With the KCC’s first Artist of the Year exhibition back in 2014, which featured the work of Lee Bul, the London solo show ran in parallel with an exhibition at a major provincial gallery – Ikon Gallery in Birmingham in that instance. This year, Spike Island in Bristol partners with the KCC. The exhibition is part of the Korea / UK 2017-18 programme of cultural events.

KCCUK 2017 Artist of the year: Kim Yong-ik

Korean Cultural Centre UK | 1-3 Strand | London WC2N 5BW
26 September – 4 November 2017

Kim Yong-ik Closer … Come Closer …(2016)
Kim Yong-ik Closer … Come Closer …(2016) Installation view, Ilmin Museum of Art, Seoul, Korea. Photograph by Nathing Studio. Courtesy Ilmin Museum of Art, Seoul and Kukje Gallery, Seoul

Spike Island, Bristol and the Korean Cultural Centre UK, London announce two exhibitions from Korean artist Kim Yong-ik (b. 1947), marking his first solo presentation in Europe. Kim’s 40 year career as an artist, activist and teacher – spanning a turbulent struggle from dictatorship to democracy in South Korea – has had a profound impact on the country’s modern art history, influencing many younger artists. The exhibition at Spike Island surveys an array of works from the 1970s onwards, whilst KCCUK presents new site-specific paintings which engage with the surrounding exhibition space. Part of the Korea/UK Season, a programme of extensive cultural events across the UK celebrating Korean creatives, these exhibitions provide a timely insight into Kim’s influential oeuvre.

Kim Yong-ik’s exhibition at Spike Island takes place from 30 September to 17 December 2017.
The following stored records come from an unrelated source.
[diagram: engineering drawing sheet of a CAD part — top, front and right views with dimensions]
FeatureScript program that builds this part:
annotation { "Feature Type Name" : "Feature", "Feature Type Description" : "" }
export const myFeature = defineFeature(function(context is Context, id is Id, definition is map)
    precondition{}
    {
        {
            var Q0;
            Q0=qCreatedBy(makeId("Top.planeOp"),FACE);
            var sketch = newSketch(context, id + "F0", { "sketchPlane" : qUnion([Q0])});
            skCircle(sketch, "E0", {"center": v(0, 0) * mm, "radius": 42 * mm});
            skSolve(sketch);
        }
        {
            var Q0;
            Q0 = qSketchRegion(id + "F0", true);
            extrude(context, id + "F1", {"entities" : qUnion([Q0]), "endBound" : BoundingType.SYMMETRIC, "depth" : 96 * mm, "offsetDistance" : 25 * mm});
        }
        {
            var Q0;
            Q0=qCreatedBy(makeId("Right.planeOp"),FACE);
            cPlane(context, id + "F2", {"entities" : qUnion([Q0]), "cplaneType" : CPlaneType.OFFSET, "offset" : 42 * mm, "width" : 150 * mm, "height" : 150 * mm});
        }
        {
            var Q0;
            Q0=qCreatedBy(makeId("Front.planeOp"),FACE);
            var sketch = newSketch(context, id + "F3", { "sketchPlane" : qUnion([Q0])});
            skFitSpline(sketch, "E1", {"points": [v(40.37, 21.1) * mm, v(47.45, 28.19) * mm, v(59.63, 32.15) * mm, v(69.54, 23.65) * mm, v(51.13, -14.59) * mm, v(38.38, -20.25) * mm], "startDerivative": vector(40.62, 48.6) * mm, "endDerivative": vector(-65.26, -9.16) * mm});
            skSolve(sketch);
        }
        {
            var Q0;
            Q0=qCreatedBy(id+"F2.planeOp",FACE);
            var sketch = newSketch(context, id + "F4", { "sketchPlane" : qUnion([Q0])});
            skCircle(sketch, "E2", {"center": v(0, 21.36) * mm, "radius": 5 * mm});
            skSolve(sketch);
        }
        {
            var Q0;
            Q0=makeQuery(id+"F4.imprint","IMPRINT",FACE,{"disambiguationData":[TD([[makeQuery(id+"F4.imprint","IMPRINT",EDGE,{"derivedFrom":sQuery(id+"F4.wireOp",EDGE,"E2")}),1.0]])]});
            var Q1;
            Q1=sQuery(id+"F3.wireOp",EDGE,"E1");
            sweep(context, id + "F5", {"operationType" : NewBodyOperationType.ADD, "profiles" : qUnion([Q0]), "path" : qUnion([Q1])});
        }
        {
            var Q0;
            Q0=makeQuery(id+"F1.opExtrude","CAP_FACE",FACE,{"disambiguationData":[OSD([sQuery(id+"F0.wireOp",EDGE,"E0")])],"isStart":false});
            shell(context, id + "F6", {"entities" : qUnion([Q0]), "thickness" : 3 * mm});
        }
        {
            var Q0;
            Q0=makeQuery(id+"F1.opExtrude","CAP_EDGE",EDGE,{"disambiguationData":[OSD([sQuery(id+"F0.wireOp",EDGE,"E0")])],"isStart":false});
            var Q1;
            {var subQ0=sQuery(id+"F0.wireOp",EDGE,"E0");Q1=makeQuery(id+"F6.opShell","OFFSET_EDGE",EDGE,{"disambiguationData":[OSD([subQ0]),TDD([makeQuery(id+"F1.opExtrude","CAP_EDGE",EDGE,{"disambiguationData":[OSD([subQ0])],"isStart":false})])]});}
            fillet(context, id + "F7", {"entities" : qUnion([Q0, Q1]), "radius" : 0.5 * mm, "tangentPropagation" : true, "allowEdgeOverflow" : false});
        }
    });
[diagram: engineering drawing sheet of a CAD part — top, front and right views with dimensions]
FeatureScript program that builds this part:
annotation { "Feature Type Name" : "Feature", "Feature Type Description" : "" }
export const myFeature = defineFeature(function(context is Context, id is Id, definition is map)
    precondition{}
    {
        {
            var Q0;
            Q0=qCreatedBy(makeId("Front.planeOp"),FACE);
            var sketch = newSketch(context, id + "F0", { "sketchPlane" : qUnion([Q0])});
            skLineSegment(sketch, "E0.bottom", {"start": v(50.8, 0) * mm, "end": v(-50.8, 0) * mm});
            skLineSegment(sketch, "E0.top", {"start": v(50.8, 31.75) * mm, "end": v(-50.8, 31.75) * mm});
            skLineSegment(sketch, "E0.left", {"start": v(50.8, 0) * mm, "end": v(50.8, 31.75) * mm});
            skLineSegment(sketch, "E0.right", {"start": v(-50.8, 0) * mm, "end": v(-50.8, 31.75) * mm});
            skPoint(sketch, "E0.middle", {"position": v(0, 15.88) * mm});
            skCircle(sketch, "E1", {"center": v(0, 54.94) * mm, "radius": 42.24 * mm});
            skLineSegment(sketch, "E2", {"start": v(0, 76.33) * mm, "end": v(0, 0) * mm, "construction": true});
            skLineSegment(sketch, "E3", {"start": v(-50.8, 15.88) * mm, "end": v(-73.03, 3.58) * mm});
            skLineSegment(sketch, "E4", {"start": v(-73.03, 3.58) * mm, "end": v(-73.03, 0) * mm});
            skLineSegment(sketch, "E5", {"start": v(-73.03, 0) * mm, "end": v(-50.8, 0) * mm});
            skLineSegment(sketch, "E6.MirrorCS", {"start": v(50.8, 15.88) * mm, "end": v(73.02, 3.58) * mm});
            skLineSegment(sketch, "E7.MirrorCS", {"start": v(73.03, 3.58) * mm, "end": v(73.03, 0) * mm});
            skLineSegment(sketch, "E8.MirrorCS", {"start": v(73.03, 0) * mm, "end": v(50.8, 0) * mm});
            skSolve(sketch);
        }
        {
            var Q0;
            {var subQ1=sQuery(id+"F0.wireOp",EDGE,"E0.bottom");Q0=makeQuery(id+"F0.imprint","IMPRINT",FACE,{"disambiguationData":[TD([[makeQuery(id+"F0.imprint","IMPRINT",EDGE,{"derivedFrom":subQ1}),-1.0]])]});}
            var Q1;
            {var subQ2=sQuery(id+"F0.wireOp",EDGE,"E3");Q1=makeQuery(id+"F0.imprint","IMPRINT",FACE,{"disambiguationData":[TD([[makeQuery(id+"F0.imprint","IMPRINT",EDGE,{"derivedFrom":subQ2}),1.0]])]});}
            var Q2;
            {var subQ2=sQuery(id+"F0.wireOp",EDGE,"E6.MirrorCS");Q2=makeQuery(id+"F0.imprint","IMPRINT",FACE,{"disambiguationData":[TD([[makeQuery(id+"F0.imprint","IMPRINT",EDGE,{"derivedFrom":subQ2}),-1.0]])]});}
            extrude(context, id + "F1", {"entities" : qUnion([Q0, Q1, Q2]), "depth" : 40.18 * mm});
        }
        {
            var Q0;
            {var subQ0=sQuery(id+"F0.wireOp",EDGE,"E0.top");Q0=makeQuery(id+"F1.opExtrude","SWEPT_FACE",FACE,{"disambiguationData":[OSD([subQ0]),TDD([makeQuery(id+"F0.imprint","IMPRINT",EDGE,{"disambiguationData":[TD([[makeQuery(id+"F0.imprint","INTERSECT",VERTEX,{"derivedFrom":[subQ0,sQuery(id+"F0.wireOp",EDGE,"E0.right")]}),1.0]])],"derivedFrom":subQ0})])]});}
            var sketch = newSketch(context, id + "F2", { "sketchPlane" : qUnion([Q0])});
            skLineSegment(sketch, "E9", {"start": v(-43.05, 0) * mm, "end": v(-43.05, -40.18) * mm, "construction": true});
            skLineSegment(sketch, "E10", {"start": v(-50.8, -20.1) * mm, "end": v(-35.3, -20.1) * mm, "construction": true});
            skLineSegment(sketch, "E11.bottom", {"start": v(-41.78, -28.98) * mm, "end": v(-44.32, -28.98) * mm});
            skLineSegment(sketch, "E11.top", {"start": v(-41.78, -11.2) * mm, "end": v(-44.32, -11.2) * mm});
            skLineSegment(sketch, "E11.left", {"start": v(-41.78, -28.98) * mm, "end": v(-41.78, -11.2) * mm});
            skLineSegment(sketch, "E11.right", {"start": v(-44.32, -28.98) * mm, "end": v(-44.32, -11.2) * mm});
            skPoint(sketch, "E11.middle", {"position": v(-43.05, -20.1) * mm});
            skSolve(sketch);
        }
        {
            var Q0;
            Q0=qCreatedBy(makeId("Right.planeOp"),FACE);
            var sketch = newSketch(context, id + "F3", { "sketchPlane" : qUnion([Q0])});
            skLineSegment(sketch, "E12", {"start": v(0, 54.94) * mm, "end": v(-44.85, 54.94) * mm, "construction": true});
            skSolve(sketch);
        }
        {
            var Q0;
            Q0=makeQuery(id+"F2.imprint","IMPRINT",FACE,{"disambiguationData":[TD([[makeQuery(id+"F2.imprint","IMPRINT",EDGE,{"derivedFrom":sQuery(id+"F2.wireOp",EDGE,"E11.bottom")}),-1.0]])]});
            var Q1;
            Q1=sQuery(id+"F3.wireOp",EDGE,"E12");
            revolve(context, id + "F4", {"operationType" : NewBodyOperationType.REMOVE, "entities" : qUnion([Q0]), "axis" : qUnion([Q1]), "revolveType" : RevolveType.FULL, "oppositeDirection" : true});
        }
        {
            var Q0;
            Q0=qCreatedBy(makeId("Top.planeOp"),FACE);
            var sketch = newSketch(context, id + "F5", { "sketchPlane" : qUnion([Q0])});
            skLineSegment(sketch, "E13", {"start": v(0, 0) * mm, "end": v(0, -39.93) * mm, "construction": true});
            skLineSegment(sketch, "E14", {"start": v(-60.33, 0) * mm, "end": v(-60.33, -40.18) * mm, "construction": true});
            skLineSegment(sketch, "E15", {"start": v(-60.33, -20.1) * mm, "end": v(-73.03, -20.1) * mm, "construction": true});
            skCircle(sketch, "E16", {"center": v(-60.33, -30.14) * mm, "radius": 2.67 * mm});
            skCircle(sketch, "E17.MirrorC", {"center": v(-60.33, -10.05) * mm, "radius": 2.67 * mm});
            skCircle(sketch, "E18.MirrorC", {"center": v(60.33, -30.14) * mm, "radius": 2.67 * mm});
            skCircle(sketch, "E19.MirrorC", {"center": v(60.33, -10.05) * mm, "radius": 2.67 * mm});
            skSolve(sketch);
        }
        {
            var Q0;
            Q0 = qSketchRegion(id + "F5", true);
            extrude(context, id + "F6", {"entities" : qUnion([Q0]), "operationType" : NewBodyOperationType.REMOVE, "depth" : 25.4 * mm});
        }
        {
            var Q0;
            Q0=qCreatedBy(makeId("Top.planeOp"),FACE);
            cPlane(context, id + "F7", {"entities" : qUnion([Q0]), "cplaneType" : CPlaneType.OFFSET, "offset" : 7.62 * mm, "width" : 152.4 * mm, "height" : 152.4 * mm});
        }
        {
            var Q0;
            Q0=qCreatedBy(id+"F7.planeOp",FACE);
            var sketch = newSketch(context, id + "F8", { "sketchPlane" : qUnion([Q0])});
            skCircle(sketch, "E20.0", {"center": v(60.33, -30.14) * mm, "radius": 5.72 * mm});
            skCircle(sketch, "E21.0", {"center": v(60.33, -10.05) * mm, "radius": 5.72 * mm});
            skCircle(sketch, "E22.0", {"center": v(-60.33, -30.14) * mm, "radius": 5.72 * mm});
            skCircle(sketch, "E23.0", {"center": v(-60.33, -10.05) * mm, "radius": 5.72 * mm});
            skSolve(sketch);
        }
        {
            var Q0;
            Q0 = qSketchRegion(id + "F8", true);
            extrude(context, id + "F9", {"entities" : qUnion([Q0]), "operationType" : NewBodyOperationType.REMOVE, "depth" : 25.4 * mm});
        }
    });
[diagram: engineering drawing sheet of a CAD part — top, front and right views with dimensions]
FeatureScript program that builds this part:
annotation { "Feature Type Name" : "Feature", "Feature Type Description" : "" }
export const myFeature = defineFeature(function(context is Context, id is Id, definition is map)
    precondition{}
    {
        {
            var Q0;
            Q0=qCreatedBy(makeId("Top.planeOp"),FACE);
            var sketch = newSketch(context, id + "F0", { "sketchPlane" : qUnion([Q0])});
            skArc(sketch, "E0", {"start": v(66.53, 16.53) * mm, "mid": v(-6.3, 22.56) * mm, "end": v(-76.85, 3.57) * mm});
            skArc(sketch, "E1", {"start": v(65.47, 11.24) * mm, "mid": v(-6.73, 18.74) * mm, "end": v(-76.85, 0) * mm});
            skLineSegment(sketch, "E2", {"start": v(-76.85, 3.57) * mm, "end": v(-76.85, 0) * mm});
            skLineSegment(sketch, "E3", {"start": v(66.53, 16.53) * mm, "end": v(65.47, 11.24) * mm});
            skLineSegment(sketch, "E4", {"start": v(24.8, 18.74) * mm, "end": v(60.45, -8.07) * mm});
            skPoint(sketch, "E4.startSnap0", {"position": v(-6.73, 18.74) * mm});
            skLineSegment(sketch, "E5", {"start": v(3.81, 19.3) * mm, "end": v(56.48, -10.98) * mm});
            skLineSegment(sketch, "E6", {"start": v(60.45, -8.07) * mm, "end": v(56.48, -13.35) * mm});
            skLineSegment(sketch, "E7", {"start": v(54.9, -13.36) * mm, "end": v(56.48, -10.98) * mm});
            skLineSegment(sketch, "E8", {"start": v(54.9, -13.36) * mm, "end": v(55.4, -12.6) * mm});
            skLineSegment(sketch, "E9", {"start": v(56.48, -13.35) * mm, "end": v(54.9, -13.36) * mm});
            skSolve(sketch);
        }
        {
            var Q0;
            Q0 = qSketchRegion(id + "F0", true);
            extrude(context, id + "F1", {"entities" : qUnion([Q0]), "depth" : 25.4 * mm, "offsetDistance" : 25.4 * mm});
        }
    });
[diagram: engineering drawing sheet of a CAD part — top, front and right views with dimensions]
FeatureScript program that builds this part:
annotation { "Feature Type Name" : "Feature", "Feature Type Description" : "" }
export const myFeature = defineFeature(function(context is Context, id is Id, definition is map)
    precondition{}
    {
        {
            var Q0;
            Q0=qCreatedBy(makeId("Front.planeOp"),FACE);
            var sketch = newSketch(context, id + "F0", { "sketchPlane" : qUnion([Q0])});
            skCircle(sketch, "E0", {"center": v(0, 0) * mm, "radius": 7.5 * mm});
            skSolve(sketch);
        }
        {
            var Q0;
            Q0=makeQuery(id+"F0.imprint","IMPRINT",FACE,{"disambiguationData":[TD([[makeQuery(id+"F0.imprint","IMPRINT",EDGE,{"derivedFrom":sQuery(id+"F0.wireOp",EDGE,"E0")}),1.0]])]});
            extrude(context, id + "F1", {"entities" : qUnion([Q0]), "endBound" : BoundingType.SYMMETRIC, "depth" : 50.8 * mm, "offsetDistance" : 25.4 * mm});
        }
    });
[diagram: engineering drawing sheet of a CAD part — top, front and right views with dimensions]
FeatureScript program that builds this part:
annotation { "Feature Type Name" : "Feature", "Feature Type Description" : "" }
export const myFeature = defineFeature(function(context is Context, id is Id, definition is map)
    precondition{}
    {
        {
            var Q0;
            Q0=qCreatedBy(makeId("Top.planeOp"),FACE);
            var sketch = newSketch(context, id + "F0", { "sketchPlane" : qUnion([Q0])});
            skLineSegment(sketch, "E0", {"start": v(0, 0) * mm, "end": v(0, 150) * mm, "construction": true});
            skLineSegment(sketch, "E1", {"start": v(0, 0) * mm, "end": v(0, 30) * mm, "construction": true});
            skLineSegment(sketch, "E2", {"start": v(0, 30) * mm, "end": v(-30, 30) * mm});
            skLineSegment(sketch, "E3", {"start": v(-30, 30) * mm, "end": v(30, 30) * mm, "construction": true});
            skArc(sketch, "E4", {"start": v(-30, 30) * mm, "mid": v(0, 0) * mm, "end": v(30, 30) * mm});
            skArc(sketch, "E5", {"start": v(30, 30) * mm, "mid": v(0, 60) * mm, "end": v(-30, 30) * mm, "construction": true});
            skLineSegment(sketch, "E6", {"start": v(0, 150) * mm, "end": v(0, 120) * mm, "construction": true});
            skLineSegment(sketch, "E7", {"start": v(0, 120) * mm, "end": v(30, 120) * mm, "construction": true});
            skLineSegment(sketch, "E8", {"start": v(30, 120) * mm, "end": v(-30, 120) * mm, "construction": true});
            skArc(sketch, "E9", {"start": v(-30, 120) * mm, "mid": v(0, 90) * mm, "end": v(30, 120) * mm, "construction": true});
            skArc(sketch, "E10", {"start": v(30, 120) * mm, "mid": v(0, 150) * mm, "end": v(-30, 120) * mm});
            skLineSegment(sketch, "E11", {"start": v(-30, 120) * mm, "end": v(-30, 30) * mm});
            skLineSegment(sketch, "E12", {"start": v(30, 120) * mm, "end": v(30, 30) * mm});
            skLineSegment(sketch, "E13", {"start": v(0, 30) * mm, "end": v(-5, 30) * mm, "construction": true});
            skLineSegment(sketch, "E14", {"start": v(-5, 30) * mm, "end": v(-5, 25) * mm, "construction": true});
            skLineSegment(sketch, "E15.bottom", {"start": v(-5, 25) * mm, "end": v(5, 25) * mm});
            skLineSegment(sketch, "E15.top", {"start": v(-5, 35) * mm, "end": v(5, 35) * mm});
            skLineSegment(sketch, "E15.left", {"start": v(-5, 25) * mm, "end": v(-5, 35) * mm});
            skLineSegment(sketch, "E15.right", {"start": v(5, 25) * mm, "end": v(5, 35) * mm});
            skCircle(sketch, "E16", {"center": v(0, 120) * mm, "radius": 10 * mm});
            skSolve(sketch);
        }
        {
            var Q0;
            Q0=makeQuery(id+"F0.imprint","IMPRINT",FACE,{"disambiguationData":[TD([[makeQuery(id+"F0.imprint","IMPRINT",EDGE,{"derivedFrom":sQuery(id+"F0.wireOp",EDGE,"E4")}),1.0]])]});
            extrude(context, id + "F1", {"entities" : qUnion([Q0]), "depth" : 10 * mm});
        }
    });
Trained in painting, Kim began exhibiting in the mid-1970s with work influenced by the Korean monochrome painting movement, Dansaekhwa. Kim’s early works experimented with the relationship between illusion and materiality, in particular with reference to the visual differences between folded and flat canvas. He developed a technique that involved spraying folded cloth with paint and then ironing it flat to display the ‘memory’ of its former folded state. His early work was considered to be part of the modernist movement, although during the military regime that ruled the country with political repression in the 1980s, Kim sought to break with this association. The result has been a career devoted to what Kim calls a ‘parasitic relationship’ with modernist painting.

In the 1990s, Kim began work on a series of paintings featuring a polka-dot motif, called ‘Closer… Come Closer…’ These dots at first appear to be regular and crisply defined, but on closer inspection the reveal traces of drawing, writing, dust and hairs.

With these works, Kim explored the way in which everyday life interrupts organised systems. Throughout his career, Kim has frequently revisited existing works, painting over and repurposing damaged works, renewing them and exploring their ongoing life. He was also active in the independent exhibition space Pool in Seoul, which was founded in 1999 by a group of artists and cultural producers. In reent years his interest has focused on the environment and local life.

At Spike Island, a survey exhibition covering forty years of Kim’s artistic practice showcases the visually compelling and intellectually sharp works that established him as one of the most important artists of his generation. To coincide with Spike Island’s retrospective, KCCUK in London is also presenting major works by Kim focusing on his geometric compositions from the 1980s and his dot paintings from the 1990s.